The two Dallas hurlers, throwing on separate Connie Mack teams but soon to be teammates at Division I Texas A&M University this fall, handed the Thunder back-to-back shutouts after the latter advanced to the second round of the prestigious tournament with a 7-3 first-round win over the South Troy (N.Y.) Dodgers on Friday.
"They threw strikes, they threw good offspeed pitches," Coddington said. "This was a good experience for our guys that are going to play college ball next year. They saw some stuff here that they're going to see there, so get ready for it."

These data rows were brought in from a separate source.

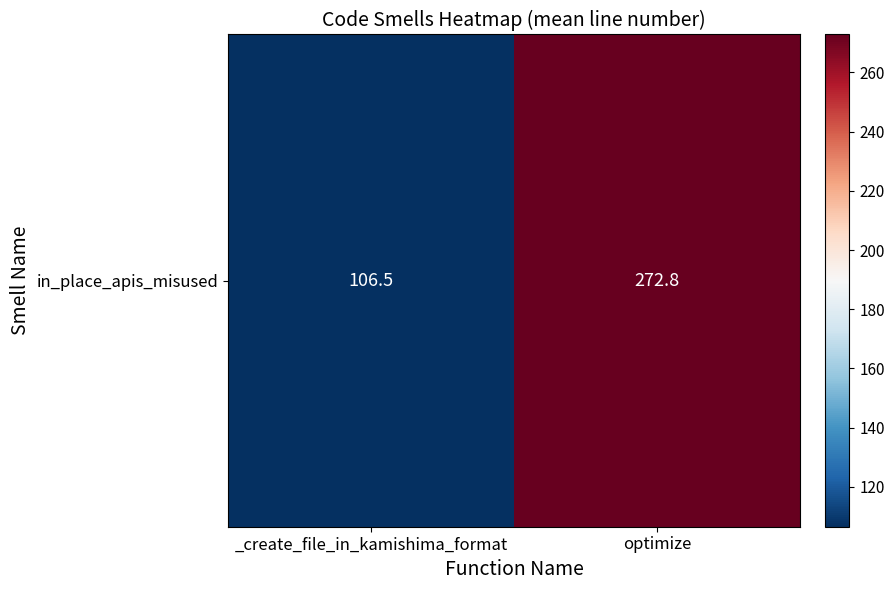

Approximately how many times larger is the value at optimize compared to _create_file_in_kamishima_format?

2.6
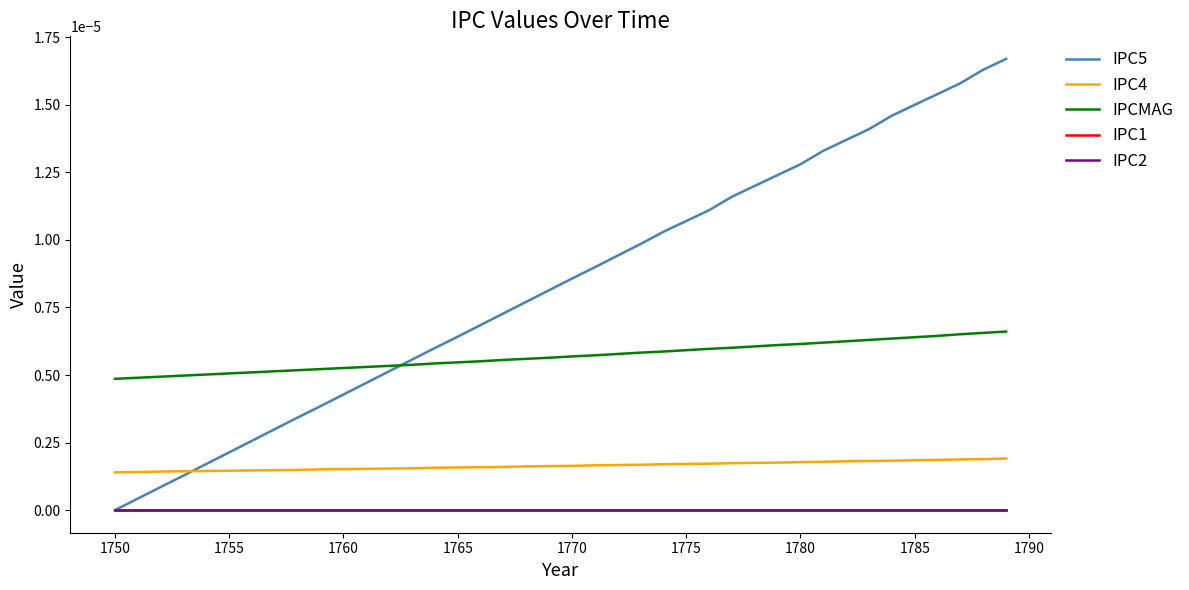

Does the chart have visible grid lines?

No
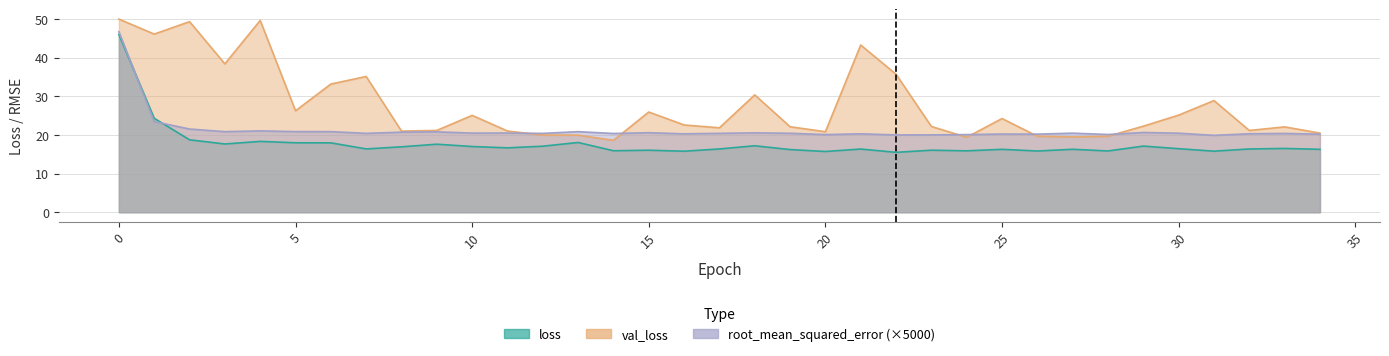

Which series has the largest range (max minus min)?

val_loss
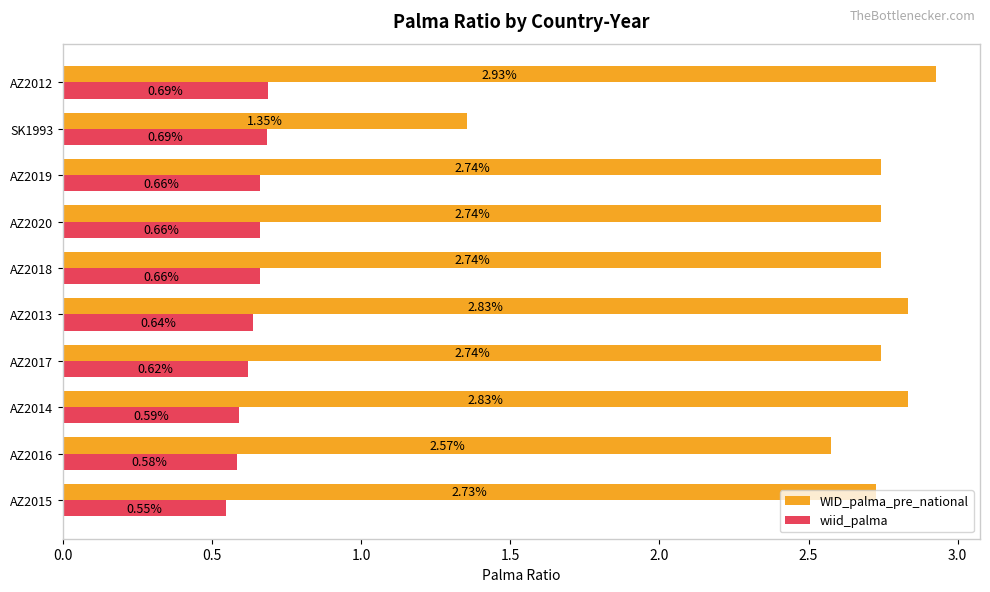

Rank the series by their average value, from highest to lowest.

WID_palma_pre_national, wiid_palma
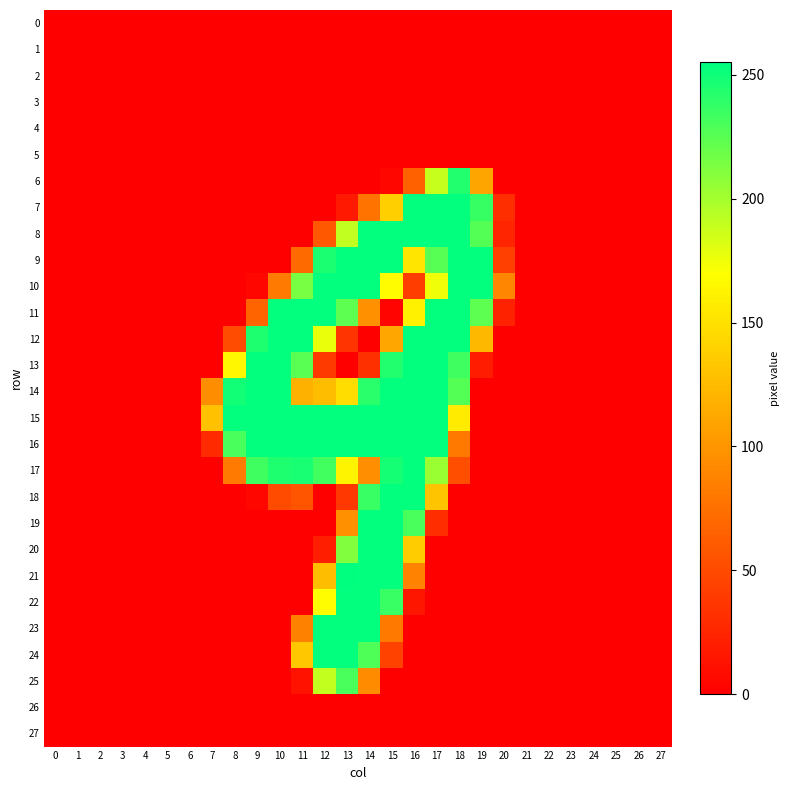

What is the total value across all series at 20?

212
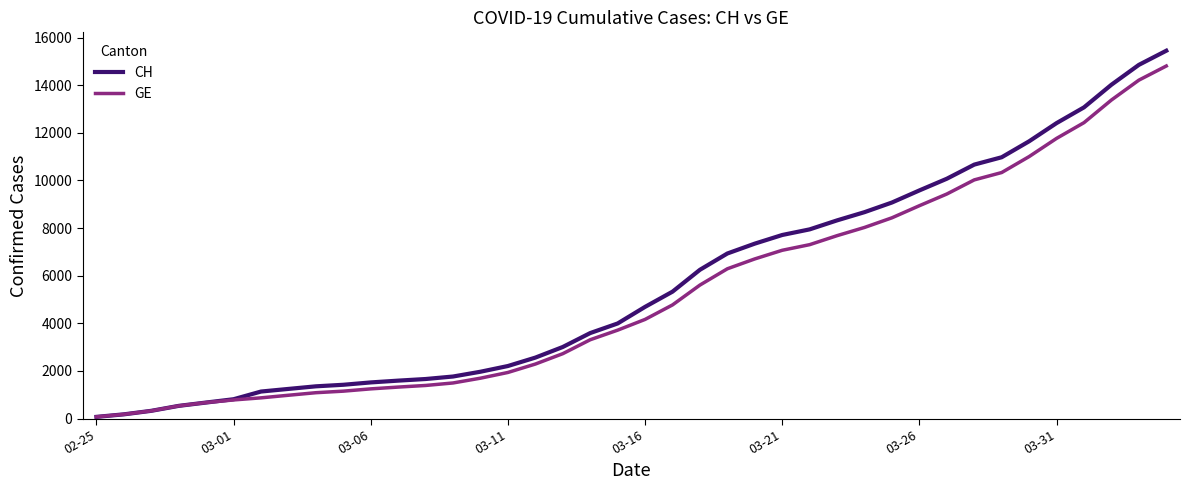

Which series has the largest range (max minus min)?

CH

Both pitchers threw in the low 90s, similar to Sean O'Connor, the Tuesday-night starter for Four Corners. Only O'Connor, one of two pick-ups from Dallas on the home team, struggled to find his command on the mound.
Dallas scored three runs in the first and two in the third against O'Connor to take an early 5-0 lead.
"He was throwing hard, got a couple of outs, but Clayton (Parks) came in and quieted them down," Coddington said of his former starting pitcher at Durango High School.
Parks entered in the fourth and threw 3 1/3 scoreless innings, only allowing one hit.
"He did a really good job (Tuesday night)," Coddington said. "He shut 'em down. He was the highlight of the night, the highlight of the summer, really.
"How much he has improved from his freshman year of college is amazing, and it's a tribute to how hard he's worked at it."
Parks, a late signee to Colorado Northwestern Community College, worked his way from outfielder to starting pitcher and likely will pitch next season exclusively for New Mexico Junior College, with Thunder and fellow DHS alum Tyler McKnight.
Ben Southworth, who will try and walk on to the baseball team at Dartmouth this fall, pitched the seventh inning for the Thunder, where the Mustangs scored their final two runs.
Coddington said Four Corners pitchers issued too many walks, and it's one threat offensively - runners at first and second in the third inning - was foiled on a hard line-drive out to left field off the bat of Morgan McCasland.
"At that point, a couple of runs would've been huge," Coddington said.